Problem description:
Would you please restate all of the data exactly?

Supplied data:
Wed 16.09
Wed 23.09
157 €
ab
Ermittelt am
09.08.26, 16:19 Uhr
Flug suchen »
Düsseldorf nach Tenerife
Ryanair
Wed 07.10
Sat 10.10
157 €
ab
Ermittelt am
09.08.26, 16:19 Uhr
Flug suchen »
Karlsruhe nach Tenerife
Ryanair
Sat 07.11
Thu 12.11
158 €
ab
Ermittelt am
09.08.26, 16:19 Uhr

Task output:
Wed 16.09
Wed 23.09
157 €
ab
Ermittelt am
09.08.26, 16:19 Uhr
Flug suchen »
Düsseldorf nach Tenerife
Ryanair
Wed 07.10
Sat 10.10
157 €
ab
Ermittelt am
09.08.26, 16:19 Uhr
Flug suchen »
Karlsruhe nach Tenerife
Ryanair
Sat 07.11
Thu 12.11
158 €
ab
Ermittelt am
09.08.26, 16:19 Uhr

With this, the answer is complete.